— Task to complete —
Once you have counted the lines below that contain "shoulder", give that number and nothing else.

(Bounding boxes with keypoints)
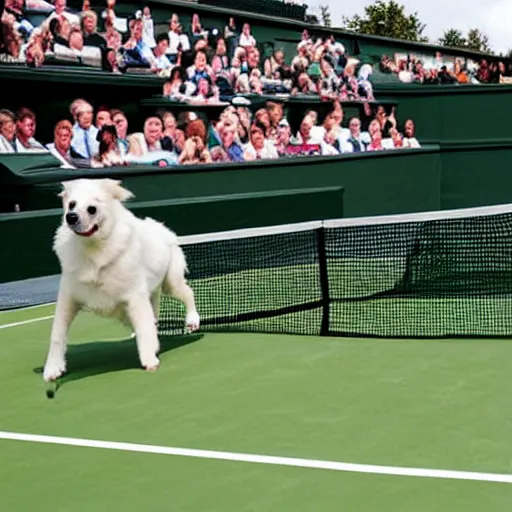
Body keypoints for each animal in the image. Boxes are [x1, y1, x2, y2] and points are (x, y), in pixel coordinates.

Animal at [42, 178, 200, 382]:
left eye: (92, 209)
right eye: (71, 205)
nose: (71, 217)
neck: (94, 250)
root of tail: (161, 228)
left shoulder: (135, 297)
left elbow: (144, 329)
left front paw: (149, 359)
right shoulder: (68, 298)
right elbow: (57, 335)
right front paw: (53, 368)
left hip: (171, 284)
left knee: (188, 293)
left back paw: (192, 319)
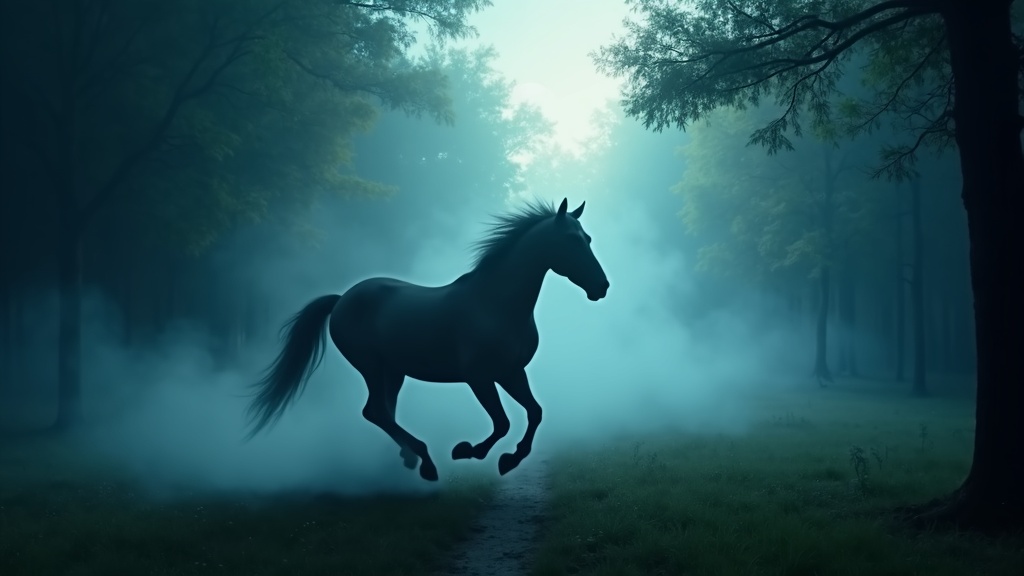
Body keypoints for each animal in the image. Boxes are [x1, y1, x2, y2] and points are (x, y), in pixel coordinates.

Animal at [243, 198, 609, 481]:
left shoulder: (511, 372)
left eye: (588, 238)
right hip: (371, 366)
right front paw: (468, 451)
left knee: (384, 412)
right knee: (376, 412)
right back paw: (426, 462)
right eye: (571, 240)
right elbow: (503, 422)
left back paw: (410, 458)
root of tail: (342, 299)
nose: (601, 287)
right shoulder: (480, 377)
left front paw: (510, 459)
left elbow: (535, 412)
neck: (495, 304)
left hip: (393, 371)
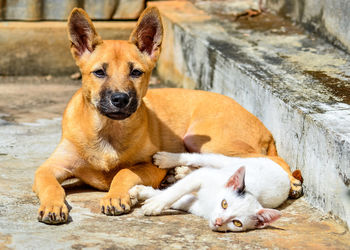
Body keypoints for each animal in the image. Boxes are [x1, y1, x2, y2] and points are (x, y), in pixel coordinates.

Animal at [130, 151, 292, 231]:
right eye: (224, 204)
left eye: (237, 223)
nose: (219, 222)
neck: (211, 203)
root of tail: (285, 172)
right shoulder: (202, 177)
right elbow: (176, 190)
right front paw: (154, 203)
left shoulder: (195, 205)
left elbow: (181, 200)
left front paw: (145, 194)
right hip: (228, 162)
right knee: (201, 159)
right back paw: (166, 159)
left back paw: (182, 171)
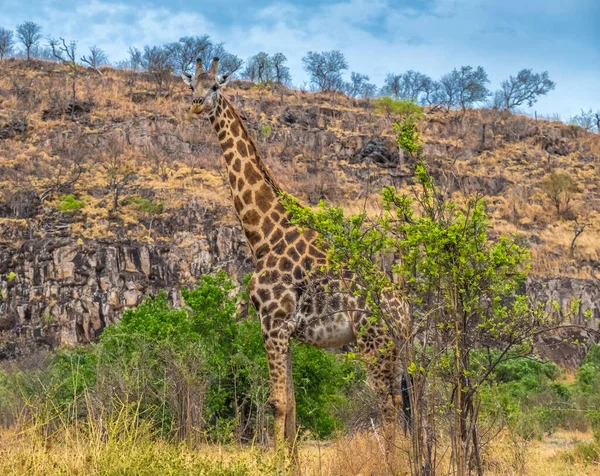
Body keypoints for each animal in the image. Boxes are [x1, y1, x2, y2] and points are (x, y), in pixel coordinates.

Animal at [182, 57, 408, 452]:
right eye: (192, 84)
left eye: (215, 87)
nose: (195, 105)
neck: (263, 235)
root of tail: (406, 311)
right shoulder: (284, 330)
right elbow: (291, 404)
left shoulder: (272, 322)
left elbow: (277, 403)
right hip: (395, 350)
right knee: (405, 403)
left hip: (374, 342)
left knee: (387, 404)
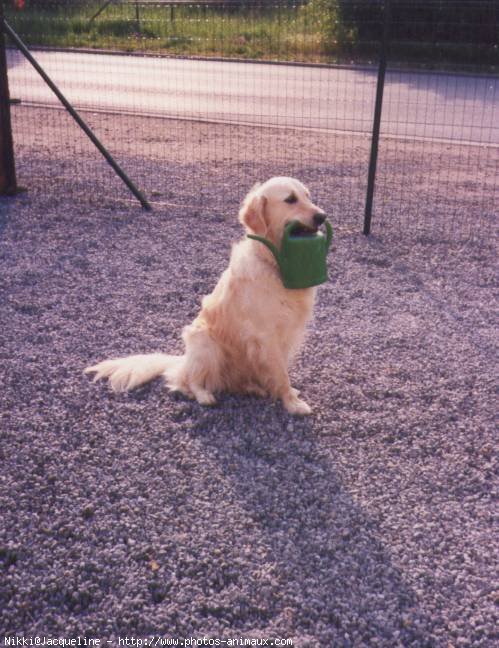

— Task result —
8